Jon Bonne, wine editor of the San Francisco Chronicle, responds:
"A tricky question. My advice is this -- go for it. If you think it's up to par, and you think the lucky reunion will happen, it'll be worth the $$ to have an extra bottle. Certainly, Flowers is of a quality that, for many people, it will be a truly special wine. But there are many other Pinots in the sea. If it proves to be a special wine for you two, you'll enjoy it all the more. If it doesn't all work out, I think you should be able to find a reasonable substitute for Flowers. Finding another good Pinot in California is certainly easier than finding just the right special person."

Monday, March 26, 2007

Romance and Flowers

Today, I bought a bottle of Flowers pinot on a gamble. I have been looking forward to trying Flowers for the past two years, but haven’t gotten the chance to buy a $50 bottle on my student budget. Due to recent events, I decided to take a big risk and splurge.

Diane, my girlfriend of two years, and I had an argument on Friday night which resulted in a break to “think about us”. If I could only take back everything that I said that night… But alas, I sit here waiting for her to make a call on the future of our relationship. Once the gravity of my situation set in, I called my mom. She advised that I pick up a great bottle to help me through this fight.
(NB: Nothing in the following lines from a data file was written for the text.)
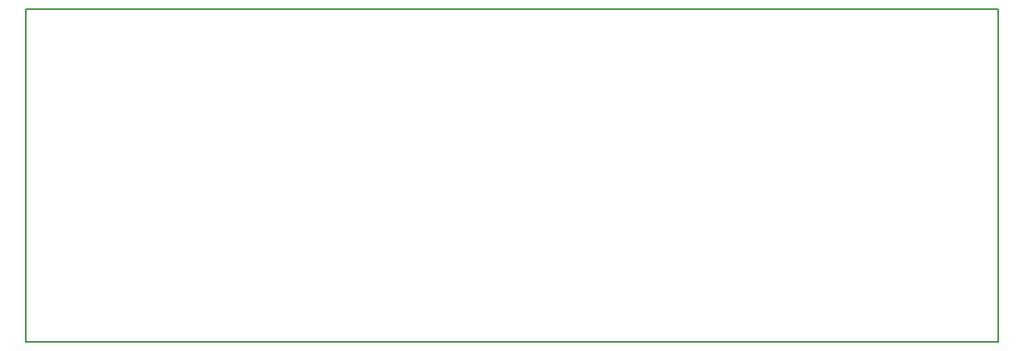
<source format=gm1>
G04 MADE WITH FRITZING*
G04 WWW.FRITZING.ORG*
G04 DOUBLE SIDED*
G04 HOLES PLATED*
G04 CONTOUR ON CENTER OF CONTOUR VECTOR*
%ASAXBY*%
%FSLAX23Y23*%
%MOIN*%
%OFA0B0*%
%SFA1.0B1.0*%
%ADD10R,3.907280X1.344940*%
%ADD11C,0.008000*%
%ADD10C,0.008*%
%LNCONTOUR*%
G90*
G70*
G54D10*
G54D11*
X4Y1341D02*
X3903Y1341D01*
X3903Y4D01*
X4Y4D01*
X4Y1341D01*
D02*
G04 End of contour*
M02*
</source>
At the wine shop I zeroed in on the Robert Sinskey pinot that I discovered a few months ago at First Crush. As I was bringing the Sinskey to the counter, the bottle of Flowers caught my eye. In a moment of impulse, I grabbed the Flowers and slapped my credit card down. I hatched a plan.

When Diane and I resolve our break, kiss and make up, I will pop the cork on the Flowers and toast to love and forgiveness. If my plan works, this bottle may very well become the bottle of Jonathan and Diane. It will be a feature at future anniversaries and maybe even be poured at a wedding. The pinot will be a celebration of great wine and of great love.
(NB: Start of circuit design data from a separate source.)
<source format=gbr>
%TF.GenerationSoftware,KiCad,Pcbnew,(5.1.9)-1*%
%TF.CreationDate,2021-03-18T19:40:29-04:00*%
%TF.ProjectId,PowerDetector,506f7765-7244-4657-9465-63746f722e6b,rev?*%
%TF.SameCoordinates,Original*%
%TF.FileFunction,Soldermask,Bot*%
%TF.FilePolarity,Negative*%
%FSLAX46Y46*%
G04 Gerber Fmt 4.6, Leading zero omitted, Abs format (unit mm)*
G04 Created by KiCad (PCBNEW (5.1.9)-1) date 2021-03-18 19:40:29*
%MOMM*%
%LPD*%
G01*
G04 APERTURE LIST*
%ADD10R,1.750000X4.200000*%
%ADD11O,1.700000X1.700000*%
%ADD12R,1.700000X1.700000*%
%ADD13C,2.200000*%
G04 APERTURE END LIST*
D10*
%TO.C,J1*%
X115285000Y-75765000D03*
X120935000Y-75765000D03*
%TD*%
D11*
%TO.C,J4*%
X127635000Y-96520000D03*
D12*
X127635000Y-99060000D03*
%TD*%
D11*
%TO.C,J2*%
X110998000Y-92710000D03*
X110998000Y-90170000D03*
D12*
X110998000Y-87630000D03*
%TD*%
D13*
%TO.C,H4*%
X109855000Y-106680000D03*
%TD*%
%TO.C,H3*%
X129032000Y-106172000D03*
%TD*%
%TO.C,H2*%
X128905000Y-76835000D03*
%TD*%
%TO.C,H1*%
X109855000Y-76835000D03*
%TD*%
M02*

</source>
But what if my plan goes South and there is a dissolution of Diane and Jonathan? Flowers will wilt into a bottle of tears and heart break. I don’t think I will be able to bring myself to drink it. If I get up the courage to pop the cork, it will be a solemn experience. I will never be able to appreciate this wine for what it’s worth. When perusing wine lists, it will be vino non grata. When tasting flights of California pinots, I will have to slide the glass away from me and resign myself to an incomplete tasting.

So, what should I do? Should I preemptively uncork it tonight and dull the pangs of my anxiety? Or should I put the Flowers on the line and hope that Jonathan and Diane will have just the right bottle when the time is right?